What you need to do:
Once the line with "Table 1. The" is found in the entries below, repeat it and each following line exactly, up to and including the line with "Table 1 Data collected on admission and day 4". Add no other lines.

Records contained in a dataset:
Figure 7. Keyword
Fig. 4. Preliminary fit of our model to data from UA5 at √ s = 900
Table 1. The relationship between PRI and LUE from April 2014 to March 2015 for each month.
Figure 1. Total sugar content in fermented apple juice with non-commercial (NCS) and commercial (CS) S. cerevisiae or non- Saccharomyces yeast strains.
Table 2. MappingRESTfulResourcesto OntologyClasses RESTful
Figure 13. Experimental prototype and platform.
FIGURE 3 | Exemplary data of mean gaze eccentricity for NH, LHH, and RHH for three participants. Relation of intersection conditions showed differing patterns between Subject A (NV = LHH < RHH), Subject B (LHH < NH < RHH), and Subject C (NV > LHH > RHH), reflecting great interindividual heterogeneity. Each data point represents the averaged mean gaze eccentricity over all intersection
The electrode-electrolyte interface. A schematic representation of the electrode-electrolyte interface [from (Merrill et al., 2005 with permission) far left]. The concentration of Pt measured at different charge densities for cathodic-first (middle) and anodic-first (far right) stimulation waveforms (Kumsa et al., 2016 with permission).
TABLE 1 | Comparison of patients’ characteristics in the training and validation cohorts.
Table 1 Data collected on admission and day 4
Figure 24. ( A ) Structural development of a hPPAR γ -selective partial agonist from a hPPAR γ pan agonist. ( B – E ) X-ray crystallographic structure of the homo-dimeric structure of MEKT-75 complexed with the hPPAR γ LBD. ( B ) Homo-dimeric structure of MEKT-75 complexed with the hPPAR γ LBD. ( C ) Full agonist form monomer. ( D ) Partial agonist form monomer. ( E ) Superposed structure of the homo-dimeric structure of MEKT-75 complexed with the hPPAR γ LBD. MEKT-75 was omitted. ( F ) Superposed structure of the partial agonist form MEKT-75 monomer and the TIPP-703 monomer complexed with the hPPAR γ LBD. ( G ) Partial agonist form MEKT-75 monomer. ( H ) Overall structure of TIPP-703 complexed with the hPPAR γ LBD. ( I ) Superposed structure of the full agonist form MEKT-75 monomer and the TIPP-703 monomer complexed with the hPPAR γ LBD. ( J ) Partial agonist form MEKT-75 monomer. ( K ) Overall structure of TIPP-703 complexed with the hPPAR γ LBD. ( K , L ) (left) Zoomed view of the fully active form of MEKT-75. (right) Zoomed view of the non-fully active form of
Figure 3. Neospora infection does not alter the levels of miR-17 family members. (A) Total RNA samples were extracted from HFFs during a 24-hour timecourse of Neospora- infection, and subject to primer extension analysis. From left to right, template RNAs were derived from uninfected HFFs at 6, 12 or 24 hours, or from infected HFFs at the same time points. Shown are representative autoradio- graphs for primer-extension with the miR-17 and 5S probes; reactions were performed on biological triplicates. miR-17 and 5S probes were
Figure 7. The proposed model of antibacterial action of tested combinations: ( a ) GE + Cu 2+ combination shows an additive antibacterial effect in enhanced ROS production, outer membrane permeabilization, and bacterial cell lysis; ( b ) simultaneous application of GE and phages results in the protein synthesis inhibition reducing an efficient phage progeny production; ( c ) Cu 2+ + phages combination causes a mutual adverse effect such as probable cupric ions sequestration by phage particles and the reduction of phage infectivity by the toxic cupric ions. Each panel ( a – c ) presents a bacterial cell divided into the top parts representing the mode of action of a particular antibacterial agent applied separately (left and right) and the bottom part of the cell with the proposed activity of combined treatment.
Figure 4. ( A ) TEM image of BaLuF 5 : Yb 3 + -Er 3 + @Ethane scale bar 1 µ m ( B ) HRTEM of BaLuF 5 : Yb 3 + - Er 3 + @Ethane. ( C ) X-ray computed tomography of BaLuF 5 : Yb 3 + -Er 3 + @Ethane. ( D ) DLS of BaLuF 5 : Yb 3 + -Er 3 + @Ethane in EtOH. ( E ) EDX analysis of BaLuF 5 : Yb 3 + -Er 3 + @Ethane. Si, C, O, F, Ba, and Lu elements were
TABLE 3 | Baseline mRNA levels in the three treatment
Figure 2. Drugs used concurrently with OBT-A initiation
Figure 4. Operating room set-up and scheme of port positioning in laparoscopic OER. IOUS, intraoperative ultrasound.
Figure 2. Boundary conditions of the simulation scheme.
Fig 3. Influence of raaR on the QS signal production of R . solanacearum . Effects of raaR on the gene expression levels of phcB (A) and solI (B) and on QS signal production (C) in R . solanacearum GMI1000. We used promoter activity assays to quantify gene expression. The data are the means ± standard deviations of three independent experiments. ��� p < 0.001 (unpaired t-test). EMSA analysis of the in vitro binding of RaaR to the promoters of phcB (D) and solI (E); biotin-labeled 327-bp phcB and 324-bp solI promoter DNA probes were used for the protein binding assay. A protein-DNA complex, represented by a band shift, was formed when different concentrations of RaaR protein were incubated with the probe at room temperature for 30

Answer below:
Table 1. The relationship between PRI and LUE from April 2014 to March 2015 for each month.
Figure 1. Total sugar content in fermented apple juice with non-commercial (NCS) and commercial (CS) S. cerevisiae or non- Saccharomyces yeast strains.
Table 2. MappingRESTfulResourcesto OntologyClasses RESTful
Figure 13. Experimental prototype and platform.
FIGURE 3 | Exemplary data of mean gaze eccentricity for NH, LHH, and RHH for three participants. Relation of intersection conditions showed differing patterns between Subject A (NV = LHH < RHH), Subject B (LHH < NH < RHH), and Subject C (NV > LHH > RHH), reflecting great interindividual heterogeneity. Each data point represents the averaged mean gaze eccentricity over all intersection
The electrode-electrolyte interface. A schematic representation of the electrode-electrolyte interface [from (Merrill et al., 2005 with permission) far left]. The concentration of Pt measured at different charge densities for cathodic-first (middle) and anodic-first (far right) stimulation waveforms (Kumsa et al., 2016 with permission).
TABLE 1 | Comparison of patients’ characteristics in the training and validation cohorts.
Table 1 Data collected on admission and day 4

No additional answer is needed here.